FlagshipBaidu

ERNIE 4.5 VL 424B

ERNIE 4.5 VL 424B is Baidu's flagship multimodal model with 424 billion parameters, supporting text and image inputs with a 123K token context window.

Context 123K
Tier Flagship
Modalities text, image
Input from
$0.420 / 1M tokens
across 1 provider

API Pricing

ProviderInput / 1MOutput / 1MUpdated
$0.420$1.254/14/2026

Prices updated daily. Last check: 4/14/2026

Model Details

General

Creator
Baidu
Family
ERNIE
Tier
Flagship
Context Window
123K
Modalities
Text, Image

Capabilities

Tool Calling
No
Open Source
No

Strengths & Limitations

  • 424 billion parameters provide substantial model capacity
  • Multimodal support for both text and image inputs
  • 123,000 token context window handles lengthy documents
  • Flagship tier positioning within ERNIE model family
  • Developed by Baidu with focus on Chinese language capabilities
  • Large parameter count suitable for complex reasoning tasks
  • Vision-language understanding in single model
  • No tool calling or function execution capabilities
  • Proprietary model with no open-source availability
  • Smaller context window compared to some competing flagship models
  • Limited to text and image modalities only

Key Features

424 billion parameter architecture
123,000 token context window
Text input and processing
Image input and understanding
Multimodal reasoning capabilities
Chinese and multilingual support
Vision-language integration
Large-scale model inference

About ERNIE 4.5 VL 424B

ERNIE 4.5 VL 424B is Baidu's flagship model in the ERNIE family, featuring 424 billion parameters and multimodal capabilities. As a proprietary model from one of China's leading AI companies, it represents the top tier of Baidu's language model offerings and demonstrates the company's advancement in large-scale model development. The model supports both text and image inputs with a 123,000 token context window, enabling it to process lengthy documents alongside visual content. With its substantial 424B parameter count, it is designed to handle complex reasoning tasks, multimodal understanding, and sophisticated language processing across various domains. ERNIE 4.5 VL 424B is positioned for enterprise applications requiring advanced multimodal AI capabilities, particularly in Chinese language contexts where Baidu's models have shown strong performance. The model competes with other flagship multimodal models in the market, offering organizations an alternative for complex AI workloads that involve both text and visual understanding.

Common Use Cases

ERNIE 4.5 VL 424B is suited for complex enterprise applications requiring multimodal AI capabilities, particularly those involving both text and visual content analysis. Its 424B parameter count and flagship positioning make it appropriate for sophisticated reasoning tasks, document analysis with visual elements, content generation, and applications requiring deep understanding of both textual and visual information. The model is especially valuable for organizations needing advanced AI capabilities in Chinese language contexts or those requiring a single model to handle diverse multimodal workloads without tool integration.

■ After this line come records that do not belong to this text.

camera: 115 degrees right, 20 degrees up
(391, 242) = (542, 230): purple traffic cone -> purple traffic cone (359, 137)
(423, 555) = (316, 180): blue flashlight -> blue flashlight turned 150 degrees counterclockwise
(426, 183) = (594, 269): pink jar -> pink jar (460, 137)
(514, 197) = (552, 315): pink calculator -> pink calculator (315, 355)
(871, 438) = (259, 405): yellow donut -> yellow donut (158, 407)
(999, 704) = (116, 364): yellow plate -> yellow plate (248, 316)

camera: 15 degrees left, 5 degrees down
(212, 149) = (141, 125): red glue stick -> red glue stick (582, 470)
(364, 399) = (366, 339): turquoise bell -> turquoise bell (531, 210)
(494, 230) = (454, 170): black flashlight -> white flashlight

Frequently Asked Questions

How much does ERNIE 4.5 VL 424B cost per million tokens?

ERNIE 4.5 VL 424B pricing varies by provider and may differ for text versus image inputs. Check the pricing table above for current rates across all available providers.

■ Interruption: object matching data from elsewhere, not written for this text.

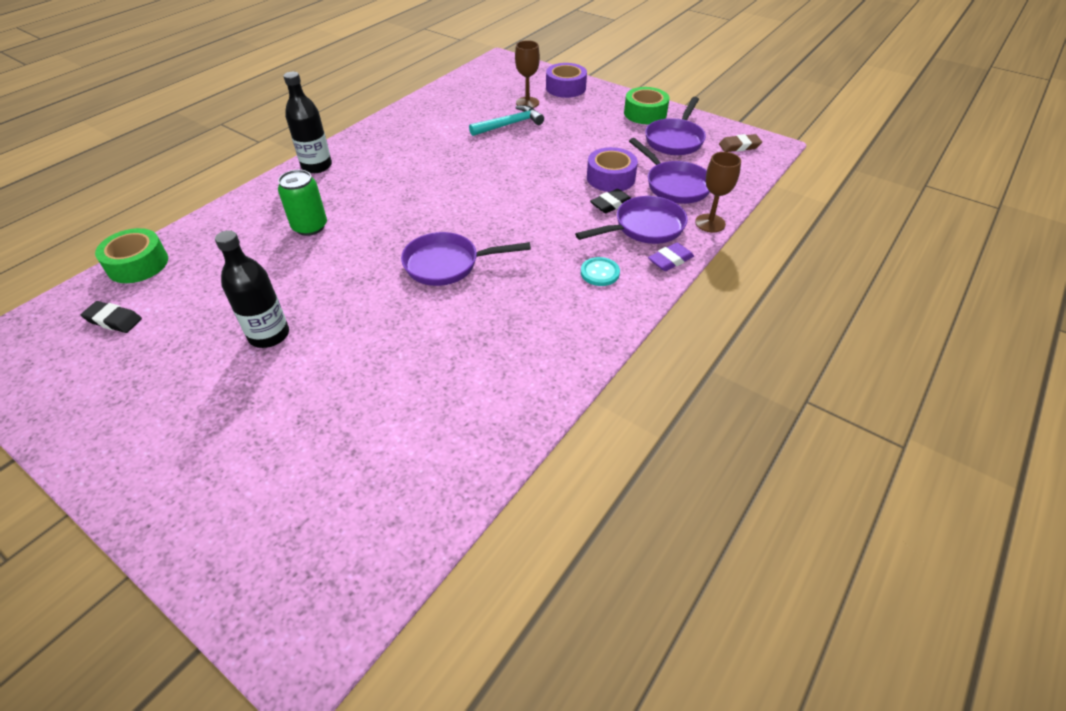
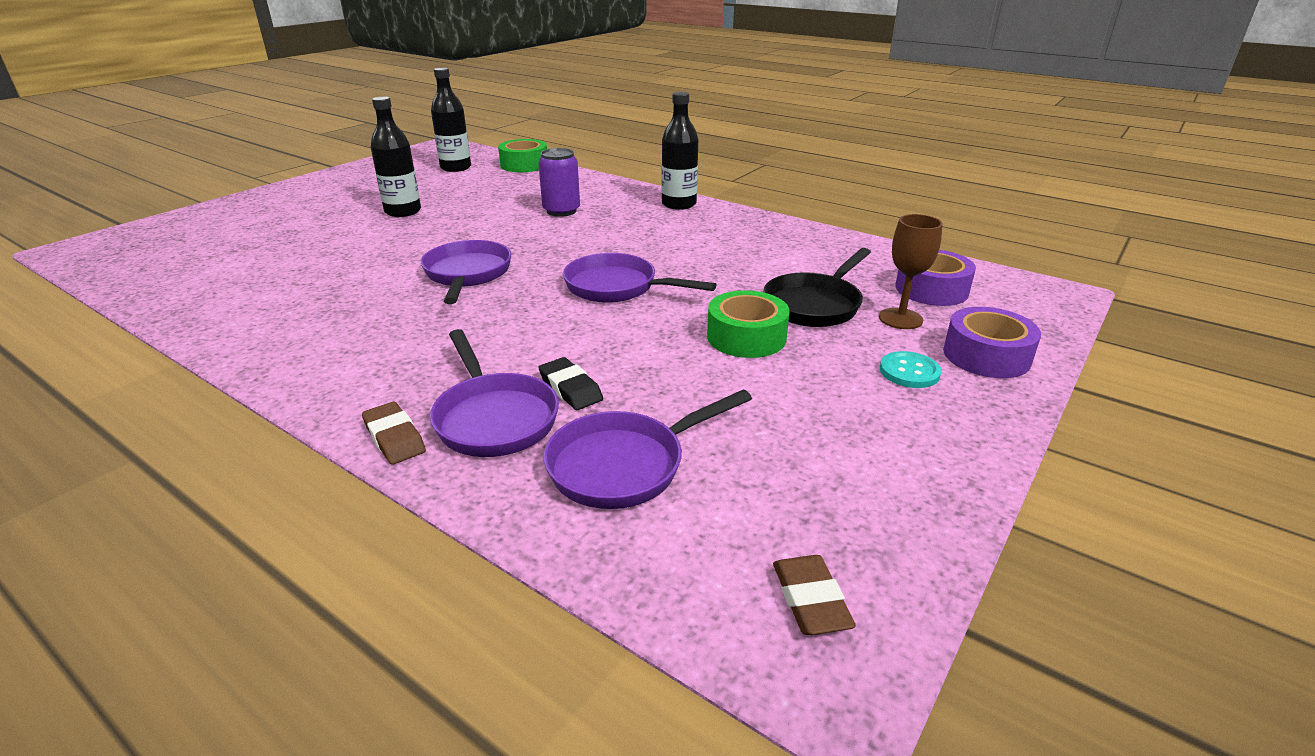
camera: 90 degrees right, 15 degrees down
(113, 320) = (456, 168): black eraser -> black bottle
(310, 227) = (561, 211): green can -> purple can
(509, 124) = (815, 305): turquoise hammer -> black pan
(600, 273) = (398, 371): turquoise button -> turquoise button (909, 372)
(610, 178) = (652, 392): purple tape -> purple tape (931, 289)
(645, 113) = (924, 449): green tape -> green tape (746, 337)
(670, 260) = (394, 438): purple eraser -> brown eraser
(675, 140) = (814, 484): purple pan -> purple pan (617, 287)
(710, 223) = (483, 498): brown goblet -> none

What is ERNIE 4.5 VL 424B best used for?

ERNIE 4.5 VL 424B excels at complex multimodal tasks requiring both text and image understanding, such as document analysis with visual elements, content creation involving images, and sophisticated reasoning tasks. Its 424B parameters make it suitable for enterprise applications requiring advanced AI capabilities.

Does ERNIE 4.5 VL 424B support tool calling or function execution?

No, ERNIE 4.5 VL 424B does not support tool calling or function execution capabilities. It focuses on text and image processing without external tool integration features.